La priorisation des malades est, en réalité, déjà pratiquée de façon habituelle. "En temps normal, (...) les urgentistes et les réanimateurs ont l'habitude de trier les patients, non seulement pour déterminer une liste d'attente pour la prise en charge, mais aussi pour interroger au regard du pronostic l'indication thérapeutique de la réanimation", écrit dans une tribune publiée sur le site du Monde Frédérique Leichter-Flack, maîtresse de conférences à l'université Paris-Nanterre et membre du comité d'éthique du CNRS. "En temps normal, ces pratiques de tri, de priorisation, d'arbitrages thérapeutiques restent dans le huis clos du colloque médical, poursuit l'autrice du livre Qui vivra qui mourra. Quand on ne peut pas sauver tout le monde (éd. Albin Michel, 2015). Mais ce tri devient plus visible et plus "spectaculaire" en raison de la pandémie, juge-t-elle.

Une décision collégiale

Les équipes médicales se retrouvent alors sous le feu des projecteurs alors que ce travail collégial se fait quotidiennement. Ce travail est réalisé, selon la loi, par deux médecins, "un médecin réanimateur et une personne qui n'est pas directement en contact avec le service de réanimation", explique Lila Bouadma. Cet autre médecin est "souvent, soit le médecin urgentiste (quand cela se passe la nuit et que le patient arrive aux urgences), soit – quand le patient est déjà dans notre service – un médecin traitant, que cela soit un médecin hospitalier ou un médecin de ville", poursuit-elle. "Et quand le patient n'a pas de médecin référent, nous pouvons prendre un médecin de l'hôpital qui connaît particulièrement bien la pathologie pour lequel le patient vient."

Ce sont pas uniquement les médecins du service de réanimation qui décident. Nous faisons toujours appel à quelqu'un d'extérieur pour que la décision ne repose pas sur une seule équipe.

Lila Bouadma

à franceinfo

Interrogé sur ces questions mercredi 18 mars dans l'émission "Quotidien", le ministre de la Santé Olivier Veran s'est refusé à parler de "tri". Mais si des choix difficiles doivent être pris, le ministre a demandé l'instauration d'une "cellule ethique" dans chaque établissement pour "guider le choix des médecins". Elles sera composée "de médecins, de philosophes, de sociologues". 

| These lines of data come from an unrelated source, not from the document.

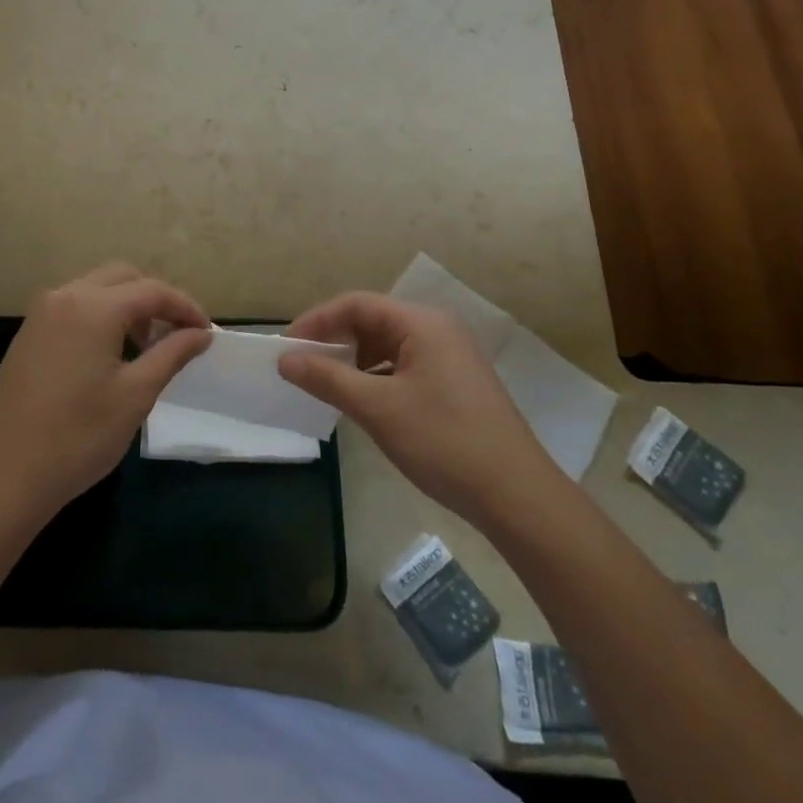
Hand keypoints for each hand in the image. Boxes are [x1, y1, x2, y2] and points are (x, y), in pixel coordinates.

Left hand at [0, 264, 211, 534]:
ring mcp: (40, 313)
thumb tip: (201, 333)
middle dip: (155, 300)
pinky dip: (100, 317)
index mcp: (93, 306)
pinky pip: (73, 307)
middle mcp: (64, 296)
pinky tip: (109, 355)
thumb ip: (172, 354)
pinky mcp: (27, 334)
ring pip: (95, 290)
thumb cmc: (78, 437)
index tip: (207, 333)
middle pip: (122, 278)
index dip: (185, 308)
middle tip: (177, 336)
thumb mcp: (135, 395)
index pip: (152, 290)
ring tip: (146, 348)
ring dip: (126, 306)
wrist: (3, 476)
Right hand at [281, 293, 558, 526]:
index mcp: (422, 323)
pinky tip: (361, 401)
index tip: (286, 347)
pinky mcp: (454, 383)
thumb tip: (285, 359)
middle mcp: (437, 329)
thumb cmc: (444, 442)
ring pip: (387, 345)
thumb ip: (327, 378)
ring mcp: (449, 356)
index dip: (317, 321)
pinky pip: (403, 366)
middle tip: (301, 365)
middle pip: (372, 321)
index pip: (356, 304)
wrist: (517, 497)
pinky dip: (375, 377)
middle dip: (334, 340)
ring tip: (325, 384)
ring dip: (353, 361)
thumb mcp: (377, 408)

Même si le personnel soignant a l'habitude de faire des choix entre les patients et est formé à cela, Anne Geffroy-Wernet redoute la vague qui s'annonce et son lot de "décisions horribles". "Si nous sommes amenés à devoir faire de nombreux tris entre les patients, il faut s'attendre à un très grand nombre de syndromes post-traumatiques chez le personnel soignant", prévient-elle.

"Il va y avoir des morts parce que le Covid-19 est une pathologie grave, concède Lila Bouadma, indiquant qu'une assistance psychologique est déjà prévue dans son établissement. Il y a des soignants, peut-être les plus jeunes, qui vont craquer parce que la charge de travail sera énorme, parce qu'il sont moins habitués aux morts, parce que la situation est stressante. Mais un certain nombre de psychiatres et de psychologues nous ont proposé leur aide parce que tout le monde ne réagit pas de la même façon à une situation aussi exceptionnelle."

"On a fait tout ce que l'on pouvait pour se préparer"

Pour l'instant, en dépit de quelques situations signalées, la question de la priorisation des malades du Covid-19 admis en service de réanimation n'est pas encore généralisée en France. Et Anne Geffroy-Wernet espère toujours que le pays parviendra à éviter le pire. "Pour ne pas avoir à faire de tri entre les patients, il ne faut pas que les gens se déplacent, insiste-t-elle. C'est le principal message à faire passer."

Lila Bouadma va dans le même sens. "On a fait tout ce que l'on pouvait pour se préparer. C'est maintenant aux Français de nous aider, lance-t-elle. Il faut que chacun fasse un effort et suive les consignes pour que le débordement connu en Italie n'arrive pas en France."